The FSA says mortgage arrears have increased steadily since early 2007
The number of mortgage accounts in arrears has shot up by 31% in the past year, according to figures from the Financial Services Authority (FSA).
At the end of 2008 there were 377,000 accounts in arrears by 1.5% or more of their loan balance, roughly equivalent to arrears of at least three months.
It means borrowers in trouble currently hold 3.4% of all mortgage loans, with their loans worth just over £40bn.
Other government figures show house price falls are speeding up.
The City regulator has been publishing its detailed figures on the mortgage industry since the middle of last year.
They clearly illustrate how the recession, growing unemployment, and falling incomes, have made it harder for some people to repay the home loans they took out before the house price boom of the past decade reached a climax two years ago.
"With borrowers increasingly struggling to clear their arrears, the total number of loan accounts in arrears has been steadily increasing since early 2007," said the FSA.
Its figures also show that many lenders are still taking risks by lending to people who cannot prove they have a stable income.
These self-certified mortgages made up 16.5% of new mortgages granted to single-income applicants in the last three months of 2008, and 20% of applicants using joint incomes.
The FSA describes these as "not evidenced" and their prevalence has fallen only slightly in the past year and a half since the housing bubble burst.
Self-certified mortgages have produced the greatest arrears problems for troubled lenders such as the Bradford & Bingley, and are sometimes referred to as "liars loans" as people have exaggerated their incomes to obtain a mortgage.
The annual rate of decline UK house prices worsened in January, according to the government's own house price index.
The index is published by the Department for Communities and Local Government (DCLG) and is based on home sales completed in January.
It said that prices were 11.5% lower than in January 2008, a faster rate of decline than the 10.2% annual fall seen in December.
This took the price of the average UK property down to £195,724, a fall of £26,034 in the past year.

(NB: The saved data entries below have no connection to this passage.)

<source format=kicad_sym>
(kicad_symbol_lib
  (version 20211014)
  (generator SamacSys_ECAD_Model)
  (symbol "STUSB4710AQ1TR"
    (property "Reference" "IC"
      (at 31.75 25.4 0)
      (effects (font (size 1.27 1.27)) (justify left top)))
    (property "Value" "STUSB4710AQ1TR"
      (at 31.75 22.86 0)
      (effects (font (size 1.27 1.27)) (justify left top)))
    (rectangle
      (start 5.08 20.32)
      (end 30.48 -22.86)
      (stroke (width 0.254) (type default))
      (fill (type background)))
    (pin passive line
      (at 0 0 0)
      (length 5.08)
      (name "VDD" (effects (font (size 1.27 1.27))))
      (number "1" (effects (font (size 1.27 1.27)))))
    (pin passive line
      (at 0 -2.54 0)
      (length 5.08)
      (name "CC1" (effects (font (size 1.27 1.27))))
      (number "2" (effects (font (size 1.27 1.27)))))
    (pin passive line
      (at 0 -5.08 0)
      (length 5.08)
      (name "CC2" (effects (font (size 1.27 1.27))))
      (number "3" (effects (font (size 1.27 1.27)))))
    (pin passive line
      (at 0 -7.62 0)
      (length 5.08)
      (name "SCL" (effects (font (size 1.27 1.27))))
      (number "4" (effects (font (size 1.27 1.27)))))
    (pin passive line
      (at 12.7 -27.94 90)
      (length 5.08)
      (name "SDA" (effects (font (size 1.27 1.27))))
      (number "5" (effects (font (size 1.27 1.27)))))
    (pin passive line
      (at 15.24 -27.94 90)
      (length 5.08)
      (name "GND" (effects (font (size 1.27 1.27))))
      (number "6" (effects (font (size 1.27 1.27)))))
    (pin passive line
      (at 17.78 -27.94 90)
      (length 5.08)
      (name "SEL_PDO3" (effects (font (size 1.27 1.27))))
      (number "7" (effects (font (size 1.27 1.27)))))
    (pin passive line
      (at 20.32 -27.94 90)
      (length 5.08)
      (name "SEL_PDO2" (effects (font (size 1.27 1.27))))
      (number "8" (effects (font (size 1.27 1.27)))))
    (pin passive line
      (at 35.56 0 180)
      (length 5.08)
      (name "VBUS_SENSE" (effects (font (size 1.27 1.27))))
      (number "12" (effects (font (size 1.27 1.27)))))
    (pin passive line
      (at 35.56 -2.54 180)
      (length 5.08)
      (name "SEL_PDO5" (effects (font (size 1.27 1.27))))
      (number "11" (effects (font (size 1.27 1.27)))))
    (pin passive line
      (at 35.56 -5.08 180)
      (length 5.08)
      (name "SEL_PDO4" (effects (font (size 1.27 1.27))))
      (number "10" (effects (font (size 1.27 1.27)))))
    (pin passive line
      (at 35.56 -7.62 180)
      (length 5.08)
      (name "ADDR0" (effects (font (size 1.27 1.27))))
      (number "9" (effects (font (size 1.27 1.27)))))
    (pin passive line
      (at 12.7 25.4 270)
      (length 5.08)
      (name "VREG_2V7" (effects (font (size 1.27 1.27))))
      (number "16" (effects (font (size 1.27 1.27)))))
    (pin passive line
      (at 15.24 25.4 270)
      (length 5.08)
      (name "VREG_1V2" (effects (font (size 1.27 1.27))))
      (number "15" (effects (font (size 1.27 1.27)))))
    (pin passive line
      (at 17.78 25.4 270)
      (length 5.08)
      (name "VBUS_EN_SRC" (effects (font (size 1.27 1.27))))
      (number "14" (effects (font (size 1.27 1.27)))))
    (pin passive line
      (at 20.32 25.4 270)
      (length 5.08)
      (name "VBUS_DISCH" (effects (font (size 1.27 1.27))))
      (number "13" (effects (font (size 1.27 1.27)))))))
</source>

However, there is some suggestion in the figures that the pace of decline may have been easing off recently.
Prices fell by 3.9% in the past three months, compared with a fall of 5.2% in the preceding quarter.
The DCLG figures suggest that the fall in house prices, which started in the autumn of 2007, has not been quite as severe as indicated by surveys from the Nationwide and the Halifax.

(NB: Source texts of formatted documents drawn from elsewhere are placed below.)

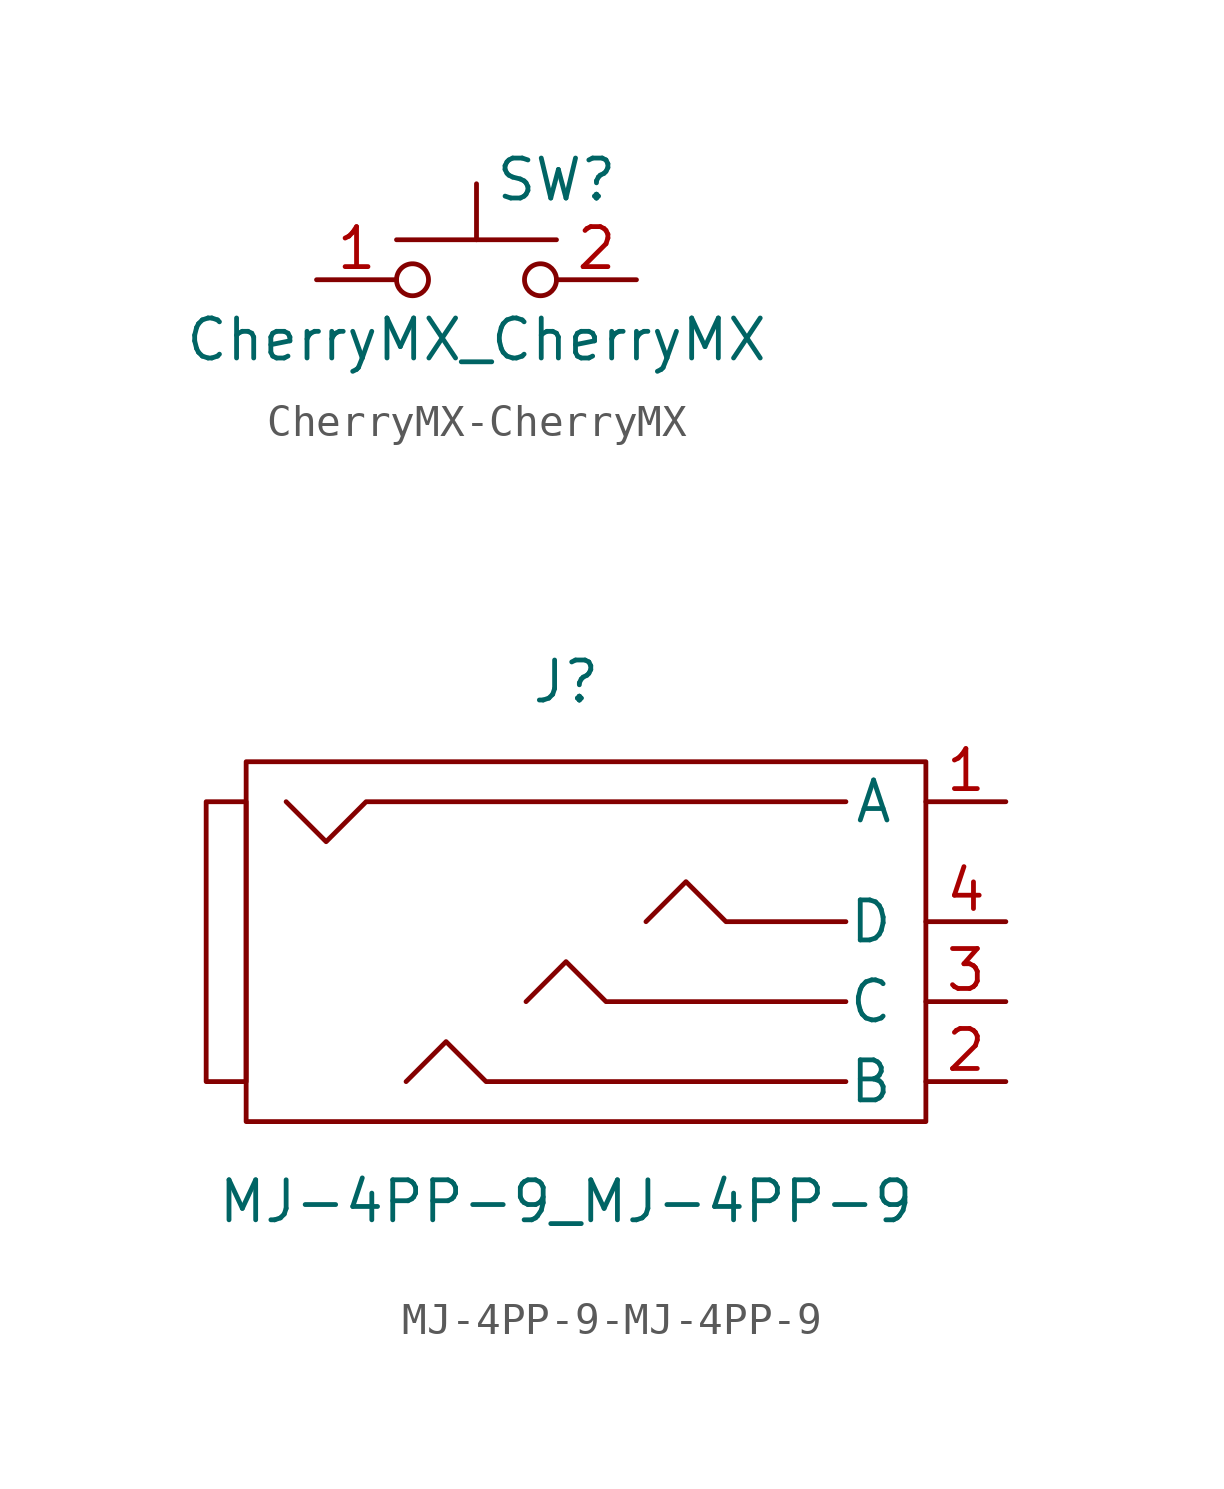
<source format=kicad_sym>
(kicad_symbol_lib
  (version 20220914)
  (generator kicad_symbol_editor)
  (symbol "CherryMX-CherryMX"
    (pin_names
      (offset 0.254))
    (property "Reference" "SW"
      (at 2.54 3.175 0)
      (effects (font (size 1.27 1.27))))
    (property "Value" "CherryMX_CherryMX"
      (at 0 -1.905 0)
      (effects (font (size 1.27 1.27))))
    (symbol "CherryMX-CherryMX_1_1"
      (circle (center -2.032 0) (radius 0.508) (stroke (width 0) (type solid)) (fill (type none)))
      (polyline (pts (xy 0 1.27) (xy 0 3.048)) (stroke (width 0) (type solid)) (fill (type none)))
      (polyline (pts (xy 2.54 1.27) (xy -2.54 1.27)) (stroke (width 0) (type solid)) (fill (type none)))
      (circle (center 2.032 0) (radius 0.508) (stroke (width 0) (type solid)) (fill (type none)))
      (pin passive line (at -5.08 0 0) (length 2.54) (name "~" (effects (font (size 1.27 1.27)))) (number "1" (effects (font (size 1.27 1.27)))))
      (pin passive line (at 5.08 0 180) (length 2.54) (name "~" (effects (font (size 1.27 1.27)))) (number "2" (effects (font (size 1.27 1.27)))))))
  (symbol "MJ-4PP-9-MJ-4PP-9"
    (pin_names
      (offset 1.016))
    (property "Reference" "J"
      (at 0 7.62 0)
      (effects (font (size 1.27 1.27))))
    (property "Value" "MJ-4PP-9_MJ-4PP-9"
      (at 0 -8.89 0)
      (effects (font (size 1.27 1.27))))
    (symbol "MJ-4PP-9-MJ-4PP-9_0_1"
      (rectangle (start -10.16 3.81) (end -11.43 -5.08) (stroke (width 0) (type solid)) (fill (type none)))
      (polyline (pts (xy 8.89 -5.08) (xy -2.54 -5.08) (xy -3.81 -3.81) (xy -5.08 -5.08)) (stroke (width 0) (type solid)) (fill (type none)))
      (polyline (pts (xy 8.89 -2.54) (xy 1.27 -2.54) (xy 0 -1.27) (xy -1.27 -2.54)) (stroke (width 0) (type solid)) (fill (type none)))
      (polyline (pts (xy 8.89 0) (xy 5.08 0) (xy 3.81 1.27) (xy 2.54 0)) (stroke (width 0) (type solid)) (fill (type none)))
      (polyline (pts (xy 8.89 3.81) (xy -6.35 3.81) (xy -7.62 2.54) (xy -8.89 3.81)) (stroke (width 0) (type solid)) (fill (type none)))
      (rectangle (start 11.43 5.08) (end -10.16 -6.35) (stroke (width 0) (type solid)) (fill (type none))))
    (symbol "MJ-4PP-9-MJ-4PP-9_1_1"
      (pin input line (at 13.97 3.81 180) (length 2.54) (name "A" (effects (font (size 1.27 1.27)))) (number "1" (effects (font (size 1.27 1.27)))))
      (pin input line (at 13.97 -5.08 180) (length 2.54) (name "B" (effects (font (size 1.27 1.27)))) (number "2" (effects (font (size 1.27 1.27)))))
      (pin input line (at 13.97 -2.54 180) (length 2.54) (name "C" (effects (font (size 1.27 1.27)))) (number "3" (effects (font (size 1.27 1.27)))))
      (pin input line (at 13.97 0 180) (length 2.54) (name "D" (effects (font (size 1.27 1.27)))) (number "4" (effects (font (size 1.27 1.27))))))))
</source>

These surveys, based on mortgage approvals, have indicated that prices in the year to February have fallen by nearly 18%.
However, the DCLG said they were all pointing in the same direction.
"The DCLG index is currently showing a similar trend in annual house price rates to other indices available from commercial sources," it said.
The DCLG survey also indicates that the dearth of mortgage finance for first-time buyers is having a distinct effect in driving down prices.
The price of homes bought by first-timers fell by 15.4% in the year to January, compared with a drop of just 10% experienced by homes being bought by former owner-occupiers.
Prices have been falling fastest in Northern Ireland, down 14.3%, and are still highest in London, where the average home costs £301,383.
The slowest decline was in Scotland, where prices fell 6.3%.